Sa base est teinte de henné ; de pieuses femmes, à la longue
mémoire, touchent son tronc, portent leurs mains à leurs
lèvres et à leur front, vont visiter, le jeudi, la source
dans une arrière-boutique, de l'autre côté de la rue.
C'est que l'arbre pousse sur l'emplacement de la tombe de Sidi Ali Zouaoui,
dont le cimetière a été supprimé par les travaux
d'urbanisme. Le souvenir du peuple persiste, et l'oukil de Sidi Abdelkader,
sur les quais, continue à faire brûler du coriandre en l'honneur
du saint condamné injustement à mort.
-----------Les
arbres vénérés ont souvent des noms propres, qu'ils
soient isolés ou voisins du sanctuaire. Ombrageant la terrasse
de Sidi-Mejebbar, à Bouzaréa (voir
ce lieu), un vieil olivier sauvage à plusieurs branches
maîtresses auxquelles on accroche des chiffons, au pied desquelles
on fait brûler du jawî et entre lesquelles on tourne, porte
le nom de Imma Zineb (Maman Zineb ). On appelle de même un autre
oléastre en buisson, touffu, plein de sève, près
de la ferme Vulpilières, sur le chemin des Petites Grottes, ou
Ghouirane ; un gros olivier au pied du monticule de Sidi-el-Habchî
(Souma) ; un magnifique caroubier près du cimetière de Sidi-Ahmed-Zahzah,
entre Saoula et Birkadem (voir
ce village) ,de l'écorce duquel on fait du talc pour
les bébés et de la tisane pour la coqueluche. Sidi Bouchéchia
est un grand oléastre au tronc blanchi à la chaux jusqu'à
un mètre, à l'entrée du lycée de Ben-Aknoun
(voir
ce lieu). Tout un attirail de lampes, de braseros et de bougies
s'abrite dans son vieux tronc et un fil de fer est tendu pour porter commodément
les chiffons votifs. Cet homme à la chéchia est-il un personnage
enterré jadis à cet endroit ? On ne saurait l'affirmer.

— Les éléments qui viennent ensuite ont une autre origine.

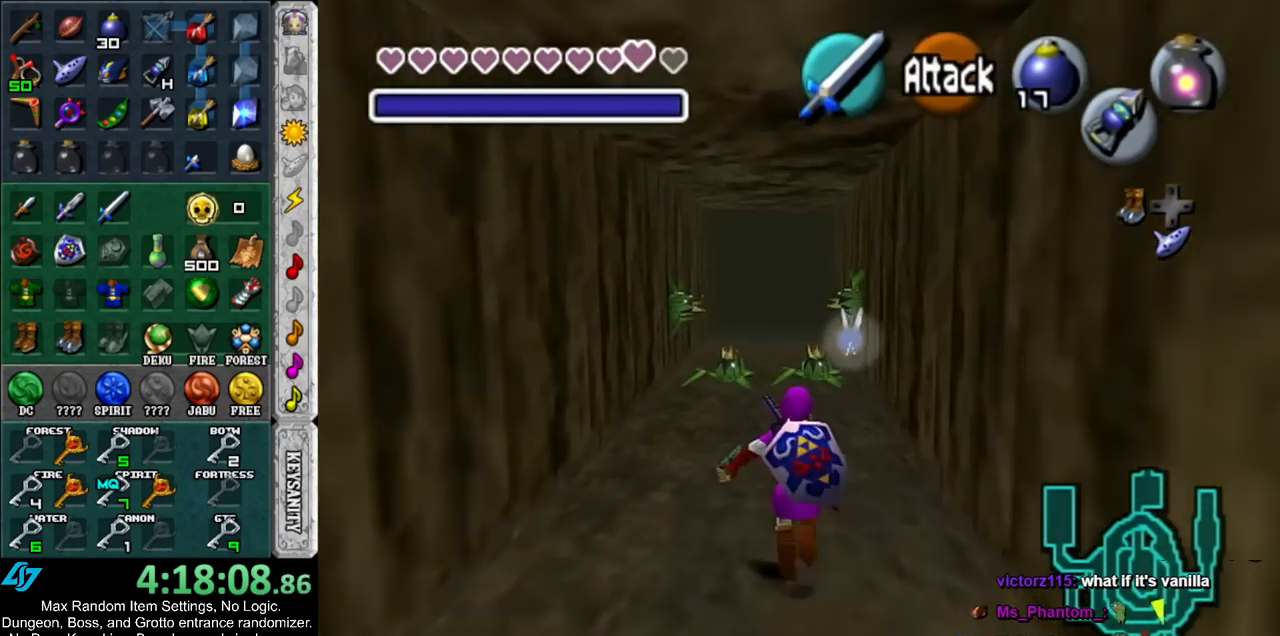
{"buttons": ["L1"], "left_stick": "down", "right_stick": "center", "events": [[33, "L1", "down"]]}
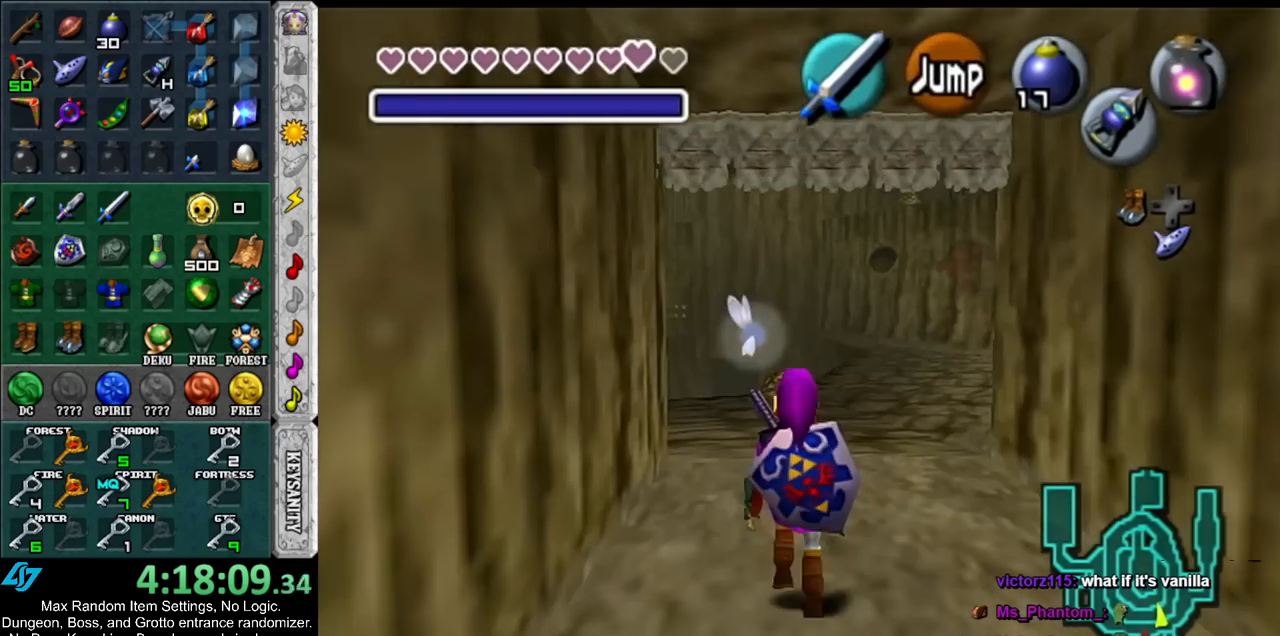
{"buttons": ["L1"], "left_stick": "down", "right_stick": "center", "events": []}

On l'invoque surtout pour les enfants ; et les pauvres profitent du couscous
qu'on envoie à l'occasion d'un voeu ou d'une réjouissance.
-----------Parfois,
on donne tout simplement le nom de l'espèce : Lalla Bathma, Madame
la Bathma (nom d'unité de bthoûm, pistachier-térébinthe),
sur la piste de Hdjar-Hazzoum ; Lalla Za'roura à Bkira, pour un
dolmen qui devait ombrager jadis un azerolier .
-----------A
Nemours, Sidi Boudjema'a est le maître du palmier (moul-en-nakhla).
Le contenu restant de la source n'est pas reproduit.